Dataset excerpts
((

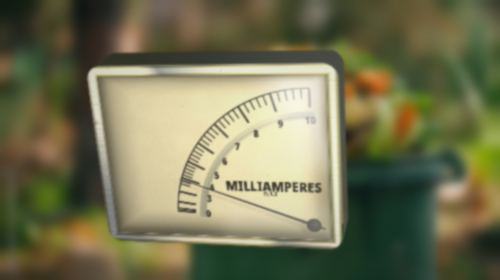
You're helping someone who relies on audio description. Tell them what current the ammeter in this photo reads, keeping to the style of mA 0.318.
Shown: mA 4
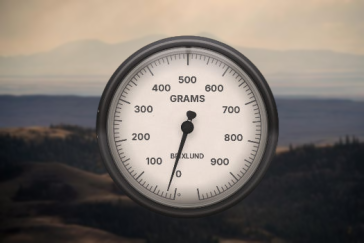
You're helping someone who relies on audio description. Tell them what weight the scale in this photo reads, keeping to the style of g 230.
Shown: g 20
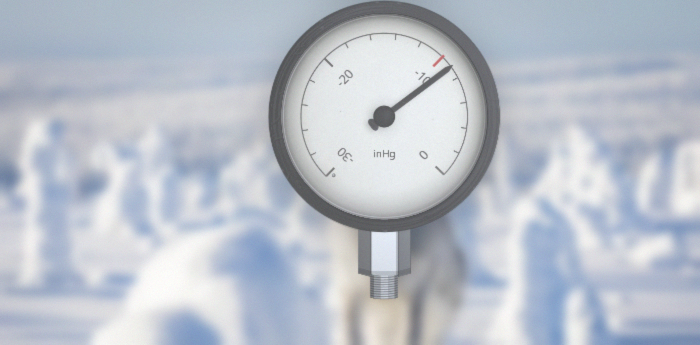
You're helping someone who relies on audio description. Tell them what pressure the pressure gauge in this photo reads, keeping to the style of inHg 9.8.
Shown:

))

_JOB ITEM_: Rewrite all of the items above, replacing "audio description" with "spoken descriptions" wherever it occurs and keeping everything else unchanged. Leave the pictures out of your answer.

_RESULT OF THIS EXERCISE_:
You're helping someone who relies on spoken descriptions. Tell them what current the ammeter in this photo reads, keeping to the style of mA 0.318.
Shown: mA 4
You're helping someone who relies on spoken descriptions. Tell them what weight the scale in this photo reads, keeping to the style of g 230.
Shown: g 20
You're helping someone who relies on spoken descriptions. Tell them what pressure the pressure gauge in this photo reads, keeping to the style of inHg 9.8.
Shown:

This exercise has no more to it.